- [Task 1]:
In the listing, retype the stretch from the line containing "mobiles avec NativeScript" through the line containing "L'objectif de cette", with both of those lines included.

- [Excerpted passage]:
*** Block opens ***

By Joseph Palenchar -- TWICE, 9/15/2006

Denver —At least two more companies —Colorado vNet and start-up Savant — are giving installers the ability to integrate control of all home systems into a single in-wall controller.

Here at the CEDIA Expo, Colorado vNet announced a fourth-quarter firmware upgrade enabling its in-wall 7-inch color touch screen/amplifiers to control its previously separate Aura lighting and control system, which was controlled by dedicated keypads and touch screens. The 7-inch touch screen/amplifiers are part of the company’s Ethernet-based Vibe multi-room audio system, which ships audio over Ethernet cables to the touch screens. The touch screens convert the audio signals to analog, amplify the signal and power architectural speakers in the same room.

For its part, start-up Savant unveiled a multi-room A/V system that integrates with other suppliers’ home-control systems. Due in March, it is said to eliminate days of programming, reducing a customer’s costs by as much as $10,000 to $15,000 on a hypothetical system whose installation and hardware costs would run $150,000.

To program a system, installers click and drag icons of various Savant and other-brand products to create a block diagram. The installer then hits a compile button to configure the system’s software. For each component, installers select the features they want to use, and the features appear on the system’s touch panels.

The brain of Savant’s system is a multi-zone-A/V preamp/surround-processor/controller with video scaler and video switching. It’s controlled from in-wall touch panels and handheld RF remotes. Savant also offers a multi-channel amplifier, home theater amplifier, and music server. Audio signal is routed through the house over speaker cables, and video is routed over various types of video cables, including HDMI.

In another systems-integration announcement, Control4 upgraded the operating system in its multi-room-audio and home-control system to run 3x to 5x faster, allow installers to download firmware upgrades without a truck roll, and enable homeowners to control their home’s systems remotely from any Web browser.

Control4 uses wireless ZigBee to control home A/V, lighting, and other home-control systems, including legacy systems that lack ZigBee. The company also uses wired and wireless Ethernet to distribute music to amplified tabletop clients. The company’s products include a music server.

*** Block closes ***

- [Records for processing]:
*** Block opens ***

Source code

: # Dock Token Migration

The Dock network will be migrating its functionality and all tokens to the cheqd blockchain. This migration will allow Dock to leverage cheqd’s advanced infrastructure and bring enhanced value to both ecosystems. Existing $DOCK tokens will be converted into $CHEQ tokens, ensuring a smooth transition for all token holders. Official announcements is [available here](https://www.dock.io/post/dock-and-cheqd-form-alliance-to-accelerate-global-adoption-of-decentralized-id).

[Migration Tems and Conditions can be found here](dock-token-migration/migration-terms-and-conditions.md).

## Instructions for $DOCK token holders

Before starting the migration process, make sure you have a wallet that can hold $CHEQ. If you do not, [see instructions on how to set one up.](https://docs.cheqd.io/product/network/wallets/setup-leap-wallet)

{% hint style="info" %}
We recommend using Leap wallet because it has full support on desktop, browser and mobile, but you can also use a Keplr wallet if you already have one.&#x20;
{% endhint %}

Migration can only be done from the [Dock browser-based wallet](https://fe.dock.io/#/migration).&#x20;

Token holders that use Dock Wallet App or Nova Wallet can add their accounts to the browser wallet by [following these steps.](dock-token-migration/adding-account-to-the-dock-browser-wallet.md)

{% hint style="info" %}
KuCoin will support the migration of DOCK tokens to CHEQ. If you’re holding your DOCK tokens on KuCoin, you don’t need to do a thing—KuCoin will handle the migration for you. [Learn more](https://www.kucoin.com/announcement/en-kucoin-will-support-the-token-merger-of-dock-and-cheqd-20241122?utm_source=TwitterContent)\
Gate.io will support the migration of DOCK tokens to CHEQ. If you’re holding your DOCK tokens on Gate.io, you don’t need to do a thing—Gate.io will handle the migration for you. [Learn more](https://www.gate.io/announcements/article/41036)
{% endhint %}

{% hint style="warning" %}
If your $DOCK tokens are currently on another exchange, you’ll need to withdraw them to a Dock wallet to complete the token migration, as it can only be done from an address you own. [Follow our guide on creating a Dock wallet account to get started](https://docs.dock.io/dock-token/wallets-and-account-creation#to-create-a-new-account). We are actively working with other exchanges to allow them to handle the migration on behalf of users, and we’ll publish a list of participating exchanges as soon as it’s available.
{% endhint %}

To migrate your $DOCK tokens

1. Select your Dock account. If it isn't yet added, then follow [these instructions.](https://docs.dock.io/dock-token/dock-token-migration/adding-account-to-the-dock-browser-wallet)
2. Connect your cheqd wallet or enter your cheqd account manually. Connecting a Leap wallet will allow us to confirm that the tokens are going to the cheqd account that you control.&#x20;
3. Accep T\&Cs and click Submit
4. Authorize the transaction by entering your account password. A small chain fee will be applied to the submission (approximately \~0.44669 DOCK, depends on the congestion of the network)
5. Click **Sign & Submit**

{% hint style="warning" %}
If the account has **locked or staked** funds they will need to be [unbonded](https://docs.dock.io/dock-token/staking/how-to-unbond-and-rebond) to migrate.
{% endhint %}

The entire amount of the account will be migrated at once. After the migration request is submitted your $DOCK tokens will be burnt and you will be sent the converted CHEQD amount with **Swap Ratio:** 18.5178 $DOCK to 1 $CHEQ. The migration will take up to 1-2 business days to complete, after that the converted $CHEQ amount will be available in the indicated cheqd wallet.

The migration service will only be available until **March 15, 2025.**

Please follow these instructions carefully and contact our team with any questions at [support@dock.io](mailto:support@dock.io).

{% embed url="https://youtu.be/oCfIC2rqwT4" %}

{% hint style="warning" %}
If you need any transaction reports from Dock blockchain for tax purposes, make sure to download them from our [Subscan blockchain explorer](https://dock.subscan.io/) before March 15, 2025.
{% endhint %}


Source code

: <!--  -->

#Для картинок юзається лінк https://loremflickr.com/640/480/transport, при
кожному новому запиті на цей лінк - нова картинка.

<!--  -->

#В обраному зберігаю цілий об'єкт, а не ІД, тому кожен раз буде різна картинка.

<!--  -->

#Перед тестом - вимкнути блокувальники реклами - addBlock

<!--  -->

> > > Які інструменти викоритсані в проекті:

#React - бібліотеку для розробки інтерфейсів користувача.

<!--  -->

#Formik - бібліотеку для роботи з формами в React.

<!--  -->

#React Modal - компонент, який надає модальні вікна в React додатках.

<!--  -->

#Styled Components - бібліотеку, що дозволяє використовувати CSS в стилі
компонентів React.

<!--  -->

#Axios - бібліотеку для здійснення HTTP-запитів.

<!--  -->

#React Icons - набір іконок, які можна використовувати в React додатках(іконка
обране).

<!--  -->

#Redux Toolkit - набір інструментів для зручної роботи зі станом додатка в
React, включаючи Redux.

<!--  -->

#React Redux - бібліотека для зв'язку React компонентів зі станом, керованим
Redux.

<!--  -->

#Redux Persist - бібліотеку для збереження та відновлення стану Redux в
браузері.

*** Block closes ***
*** Block opens ***

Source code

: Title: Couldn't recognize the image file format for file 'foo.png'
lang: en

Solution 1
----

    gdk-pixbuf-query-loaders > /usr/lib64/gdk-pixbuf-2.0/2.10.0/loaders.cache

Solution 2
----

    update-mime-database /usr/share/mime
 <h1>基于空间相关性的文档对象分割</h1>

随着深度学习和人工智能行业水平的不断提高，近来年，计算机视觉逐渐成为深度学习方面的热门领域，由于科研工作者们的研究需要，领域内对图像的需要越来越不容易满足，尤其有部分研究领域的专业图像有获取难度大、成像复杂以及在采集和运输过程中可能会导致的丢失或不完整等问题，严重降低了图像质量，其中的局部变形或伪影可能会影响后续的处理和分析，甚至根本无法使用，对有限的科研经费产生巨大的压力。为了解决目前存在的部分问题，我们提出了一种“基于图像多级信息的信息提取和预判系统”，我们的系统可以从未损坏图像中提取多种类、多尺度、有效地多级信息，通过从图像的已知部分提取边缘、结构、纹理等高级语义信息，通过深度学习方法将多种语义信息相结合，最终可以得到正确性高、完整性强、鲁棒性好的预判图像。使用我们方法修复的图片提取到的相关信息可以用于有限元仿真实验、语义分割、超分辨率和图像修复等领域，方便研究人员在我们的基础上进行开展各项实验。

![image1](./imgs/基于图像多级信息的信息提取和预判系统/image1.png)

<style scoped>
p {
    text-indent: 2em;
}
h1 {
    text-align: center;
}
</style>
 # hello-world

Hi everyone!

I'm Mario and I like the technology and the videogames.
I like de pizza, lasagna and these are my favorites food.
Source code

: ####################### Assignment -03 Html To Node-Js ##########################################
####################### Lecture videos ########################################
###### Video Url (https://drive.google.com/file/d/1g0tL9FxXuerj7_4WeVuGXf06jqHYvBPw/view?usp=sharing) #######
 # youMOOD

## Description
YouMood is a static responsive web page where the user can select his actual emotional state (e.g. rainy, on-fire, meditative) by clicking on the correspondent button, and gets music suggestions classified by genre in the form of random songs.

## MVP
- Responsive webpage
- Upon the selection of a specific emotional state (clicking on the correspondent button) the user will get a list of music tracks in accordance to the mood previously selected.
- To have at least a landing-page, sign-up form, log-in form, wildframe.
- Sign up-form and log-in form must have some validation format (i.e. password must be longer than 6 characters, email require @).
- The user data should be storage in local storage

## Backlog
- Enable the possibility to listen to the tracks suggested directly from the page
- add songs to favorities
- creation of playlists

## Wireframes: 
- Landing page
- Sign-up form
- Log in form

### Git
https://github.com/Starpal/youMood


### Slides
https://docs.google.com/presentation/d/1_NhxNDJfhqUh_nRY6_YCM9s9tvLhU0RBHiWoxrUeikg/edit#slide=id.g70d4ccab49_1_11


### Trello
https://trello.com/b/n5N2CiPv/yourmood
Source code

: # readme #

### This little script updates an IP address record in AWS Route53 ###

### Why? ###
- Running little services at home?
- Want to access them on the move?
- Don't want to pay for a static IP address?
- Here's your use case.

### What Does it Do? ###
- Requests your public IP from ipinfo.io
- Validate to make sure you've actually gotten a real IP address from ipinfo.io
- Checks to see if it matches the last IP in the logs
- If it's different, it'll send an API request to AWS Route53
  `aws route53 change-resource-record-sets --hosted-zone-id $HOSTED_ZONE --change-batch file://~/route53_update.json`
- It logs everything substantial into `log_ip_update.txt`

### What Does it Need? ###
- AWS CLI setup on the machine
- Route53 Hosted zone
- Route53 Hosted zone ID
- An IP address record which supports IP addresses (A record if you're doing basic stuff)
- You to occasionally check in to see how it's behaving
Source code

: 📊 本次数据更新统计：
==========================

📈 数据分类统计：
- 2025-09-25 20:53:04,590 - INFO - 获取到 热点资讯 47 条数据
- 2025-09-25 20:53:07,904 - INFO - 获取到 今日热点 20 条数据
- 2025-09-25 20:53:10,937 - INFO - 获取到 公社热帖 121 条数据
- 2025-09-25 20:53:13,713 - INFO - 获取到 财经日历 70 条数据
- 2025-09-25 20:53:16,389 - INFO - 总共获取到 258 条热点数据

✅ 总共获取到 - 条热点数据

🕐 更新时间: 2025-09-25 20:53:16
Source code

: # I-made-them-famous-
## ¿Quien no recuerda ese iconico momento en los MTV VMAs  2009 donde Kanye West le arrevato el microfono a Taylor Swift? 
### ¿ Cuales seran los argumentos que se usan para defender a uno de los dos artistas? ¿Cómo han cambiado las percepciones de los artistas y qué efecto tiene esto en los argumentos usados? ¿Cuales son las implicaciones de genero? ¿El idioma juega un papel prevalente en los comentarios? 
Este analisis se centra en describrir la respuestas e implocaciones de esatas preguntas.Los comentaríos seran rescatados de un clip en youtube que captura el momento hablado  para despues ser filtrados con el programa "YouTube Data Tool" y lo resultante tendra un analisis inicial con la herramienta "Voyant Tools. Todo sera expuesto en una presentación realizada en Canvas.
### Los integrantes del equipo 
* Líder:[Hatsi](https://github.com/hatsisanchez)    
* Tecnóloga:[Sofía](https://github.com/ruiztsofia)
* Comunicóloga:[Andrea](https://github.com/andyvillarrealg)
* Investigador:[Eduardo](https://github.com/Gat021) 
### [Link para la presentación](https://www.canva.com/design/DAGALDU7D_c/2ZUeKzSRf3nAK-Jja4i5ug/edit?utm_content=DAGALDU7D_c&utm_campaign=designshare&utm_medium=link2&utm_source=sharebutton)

*** Block closes ***
*** Block opens ***

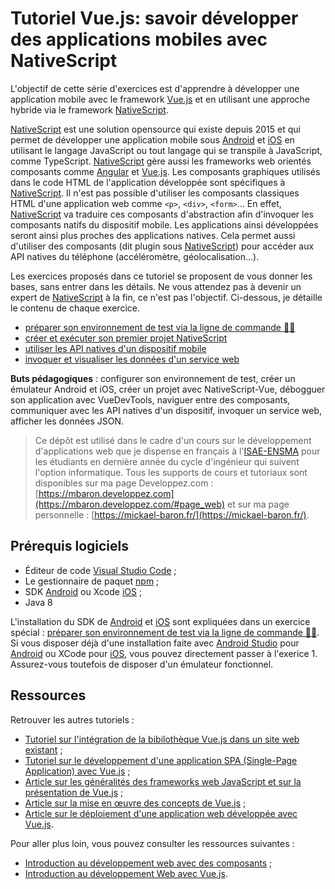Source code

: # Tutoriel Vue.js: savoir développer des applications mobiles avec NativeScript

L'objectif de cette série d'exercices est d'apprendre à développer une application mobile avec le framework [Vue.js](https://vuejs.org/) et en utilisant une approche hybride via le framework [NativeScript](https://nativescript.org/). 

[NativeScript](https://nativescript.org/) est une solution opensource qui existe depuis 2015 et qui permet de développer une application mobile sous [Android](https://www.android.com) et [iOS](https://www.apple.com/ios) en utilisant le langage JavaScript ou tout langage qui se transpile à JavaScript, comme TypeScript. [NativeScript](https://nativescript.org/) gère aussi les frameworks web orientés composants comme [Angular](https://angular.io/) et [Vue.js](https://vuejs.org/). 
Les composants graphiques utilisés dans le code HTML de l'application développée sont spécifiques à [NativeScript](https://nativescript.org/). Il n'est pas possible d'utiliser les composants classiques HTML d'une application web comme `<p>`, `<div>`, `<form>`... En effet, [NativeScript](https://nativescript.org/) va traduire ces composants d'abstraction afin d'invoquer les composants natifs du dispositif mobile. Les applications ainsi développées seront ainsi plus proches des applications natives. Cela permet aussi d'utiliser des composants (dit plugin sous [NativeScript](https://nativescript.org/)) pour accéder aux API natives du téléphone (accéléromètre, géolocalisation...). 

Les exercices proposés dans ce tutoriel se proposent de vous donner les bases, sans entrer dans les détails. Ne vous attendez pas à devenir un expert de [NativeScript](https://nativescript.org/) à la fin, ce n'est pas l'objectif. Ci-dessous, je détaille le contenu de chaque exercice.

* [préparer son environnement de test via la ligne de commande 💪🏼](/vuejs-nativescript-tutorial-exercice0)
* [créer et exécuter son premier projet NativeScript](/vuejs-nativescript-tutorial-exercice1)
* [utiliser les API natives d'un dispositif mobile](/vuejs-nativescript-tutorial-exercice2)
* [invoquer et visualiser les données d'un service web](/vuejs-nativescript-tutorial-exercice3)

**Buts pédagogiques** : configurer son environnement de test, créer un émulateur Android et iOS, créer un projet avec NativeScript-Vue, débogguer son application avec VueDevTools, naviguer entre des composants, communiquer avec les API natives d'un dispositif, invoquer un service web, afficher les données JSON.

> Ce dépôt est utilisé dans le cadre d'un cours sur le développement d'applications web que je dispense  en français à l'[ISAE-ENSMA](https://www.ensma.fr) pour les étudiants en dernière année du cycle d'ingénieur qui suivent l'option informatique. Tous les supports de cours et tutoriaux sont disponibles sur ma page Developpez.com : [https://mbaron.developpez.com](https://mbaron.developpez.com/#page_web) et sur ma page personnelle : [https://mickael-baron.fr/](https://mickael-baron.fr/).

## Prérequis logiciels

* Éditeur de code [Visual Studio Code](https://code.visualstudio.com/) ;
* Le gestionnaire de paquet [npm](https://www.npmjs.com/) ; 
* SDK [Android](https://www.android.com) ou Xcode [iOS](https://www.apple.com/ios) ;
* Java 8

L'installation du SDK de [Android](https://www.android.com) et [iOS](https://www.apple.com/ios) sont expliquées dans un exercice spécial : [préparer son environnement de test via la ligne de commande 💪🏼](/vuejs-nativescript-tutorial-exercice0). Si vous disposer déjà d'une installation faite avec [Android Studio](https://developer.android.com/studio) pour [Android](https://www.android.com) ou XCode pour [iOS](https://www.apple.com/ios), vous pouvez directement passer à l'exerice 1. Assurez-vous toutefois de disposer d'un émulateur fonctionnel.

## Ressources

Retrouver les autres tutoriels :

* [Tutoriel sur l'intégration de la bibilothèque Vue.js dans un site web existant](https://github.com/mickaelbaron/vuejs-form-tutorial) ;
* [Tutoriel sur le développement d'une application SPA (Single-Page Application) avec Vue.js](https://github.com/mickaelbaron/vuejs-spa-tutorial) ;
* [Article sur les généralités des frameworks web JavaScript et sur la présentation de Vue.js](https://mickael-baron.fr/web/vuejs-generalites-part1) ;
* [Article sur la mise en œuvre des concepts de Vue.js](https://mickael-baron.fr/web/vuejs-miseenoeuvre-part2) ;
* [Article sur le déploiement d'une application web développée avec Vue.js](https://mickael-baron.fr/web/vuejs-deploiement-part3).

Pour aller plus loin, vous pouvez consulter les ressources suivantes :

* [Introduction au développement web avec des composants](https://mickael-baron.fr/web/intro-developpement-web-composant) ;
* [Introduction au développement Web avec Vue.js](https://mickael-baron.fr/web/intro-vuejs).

*** Block closes ***

- [Task 2]:
According to the home-control article, why is Savant's system expected to lower a customer's costs?

- [Task response 1]:
: # Tutoriel Vue.js: savoir développer des applications mobiles avec NativeScript

L'objectif de cette série d'exercices est d'apprendre à développer une application mobile avec le framework [Vue.js](https://vuejs.org/) et en utilisant une approche hybride via le framework [NativeScript](https://nativescript.org/). 

- [Task response 2]:
Savant's system is said to eliminate days of programming. Installers drag product icons into a block diagram and hit a compile button to configure the software. The article says this could cut a customer's costs by as much as $10,000 to $15,000 on a hypothetical $150,000 system.